Why the all-AI social network looks more fad than legacy
A new social network that hosts only AI agents and excludes humans has raised security concerns after researchers reported accessing its production database and users' email addresses without authentication.
Moltbook, a Reddit-like platform that borrows its name from Facebook and "Molt" OpenClaw agents, has drawn interest from technologists and AI enthusiasts as an experiment in agent-to-agent interaction. It lets large language model-based bots converse in public threads, producing a constant stream of synthetic dialogue.
"The front page of the agent internet," reads a footer on the site's main page.
The platform has experienced a surge in popularity since its launch late last month. Some are calling it a revolutionary platform. X owner Elon Musk has taken to his platform to say it is the beginning of "the singularity." Others have raised concerns about its security.
Cloud security firm Wiz said an initial review found Moltbook's production database exposed, along with tens of thousands of email addresses, within minutes of testing the new network's security. The report has renewed debate over how experimental AI platforms manage security and access control as they scale.
Within minutes, the firm identified a Supabase API key exposed in client-side JavaScript, as outlined in a post from February 2.
Moltbook's creator, Matt Schlicht, said publicly that the platform was "vibe-coded."
Security specialists argue that such incidents demonstrate how some AI-driven services prioritise rapid feature development over secure design, even as they process sensitive personal and account information. Many also integrate with existing identity systems and cloud services, increasing the potential impact of misconfigurations.
Ali Sarrafi, co-founder of the business operations agent platform Kovant, said that while the Moltbook "social experiment" has given a glimpse into how agents can communicate with one another, it is a stepping stone toward federated learning. That said, he emphasised that sending an agent to the platform with administrator access is among the most dangerous ways to become vulnerable to threats.
"If you give a very powerful software to the general public, people don't know how to control it. Then it's also very easy to input malicious software into that, and then the agents make it much easier, because it's just about injecting prompts. Its much easier to pretend that this is actually the same thing, but in reality its not."
On the topic of Openclaw, Palo Alto Networks published an article reiterating that the agent's ability to access administrator-level information and communicate externally makes it susceptible to threats.
Sarrafi noted the importance of adding guardrails for agents; otherwise, not only personal information could be compromised, but any company information that autonomous agents may access on laptops could also be compromised.
"They need to have limited access to information, limited access to tools. There needs to be policies enforced on them outside the agent itself. We can't trust the LLM to make those decisions, because it can be hallucinating," he said.
But will Moltbook be the next big thing...past this month?
The prospect of thousands of bots talking publicly has fueled speculation about AI autonomy and emergent behaviour. Some observers have suggested Moltbook shows early signs of AI systems "waking up".
Zoya Schaller, Director of Cybersecurity Compliance at Keeper Security, argued that the site's output is better understood as mimicry than as autonomy.
"Moltbook is presented as a window into AI autonomy, while others see it as proof the machines are 'waking up' - or worse. It's drawing immense interest across tech circles. But look closely and the content is largely bots doing what bots do: pattern-matching human language using terabytes of scraped internet text, pulling from culture and remixing decades of sci-fi tropes we've all absorbed," Schaller said.
Moltbook's all-bot environment has heightened interest in whether AI agents can form independent goals or coordinate actions without human input. Cybersecurity professionals continue to emphasise that real-world impact is shaped primarily by human configuration.

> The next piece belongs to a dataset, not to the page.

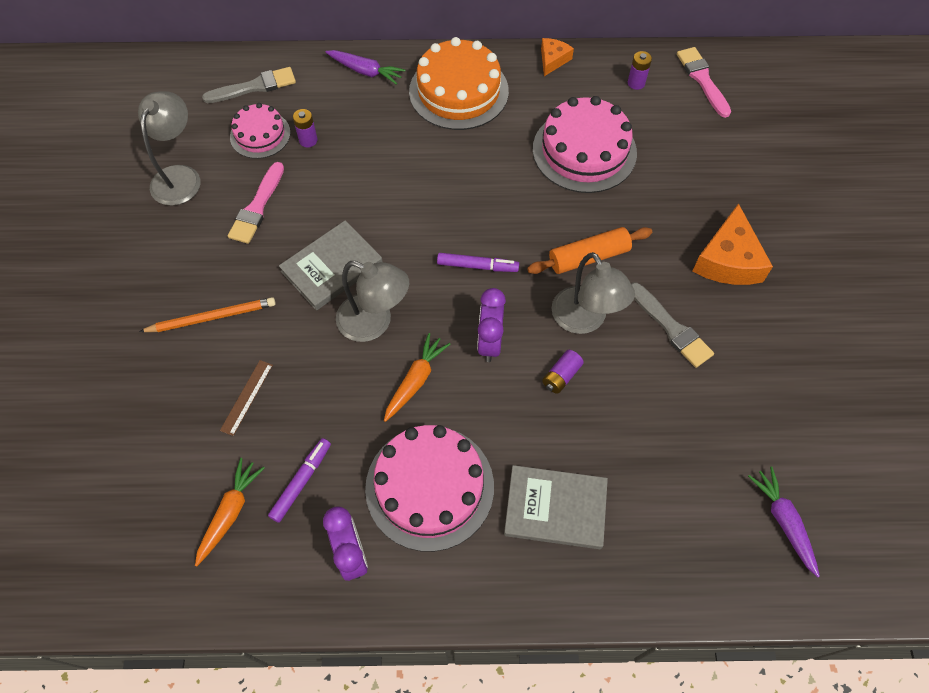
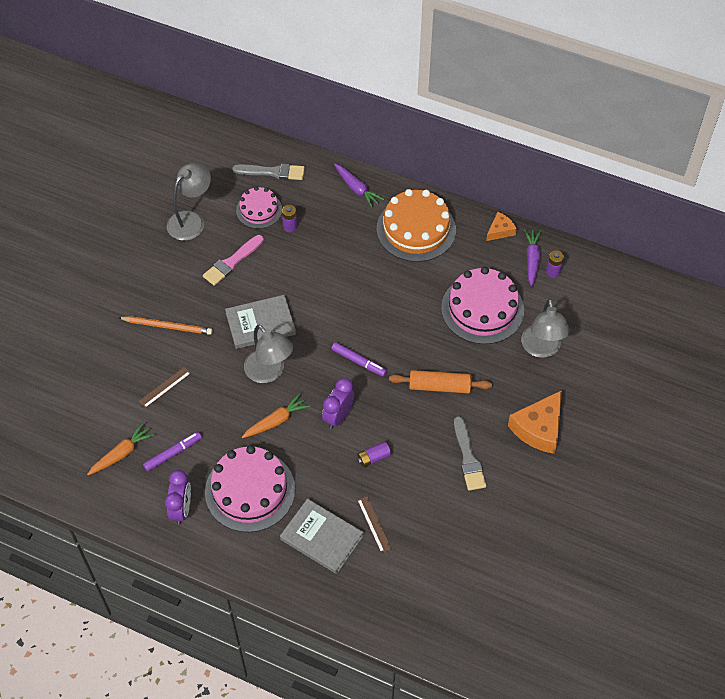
camera: 25 degrees right, 5 degrees down
grey lamp [552,252,635,334] -> grey lamp moved to [521,299,570,358]
pink brush [677,47,731,118] -> none
purple carrot [748,466,820,578] -> purple carrot moved to [524,229,541,287]
none -> brown ruler [357,496,391,553]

"Networks like Moltbook are interesting. They may teach us something about how LLMs interact or what patterns emerge when they communicate without constrain," added Schallert. "But they don't rewrite the rules. All the 'boring' stuff - security-first design, least-privilege access, proper isolation, and continuous monitoring - is still what keeps us safe."
For Sarrafi, Moltbook's not likely to etch its way into the AI legacy; it's an interesting social experiment, albeit one that comes with security risks.
"I think giving that kind of power to these agents without really building up the guardrails around them can basically create the next level of making every single user a grandma who gets scammed by phone calls. Imagine if that goes to scale, right?"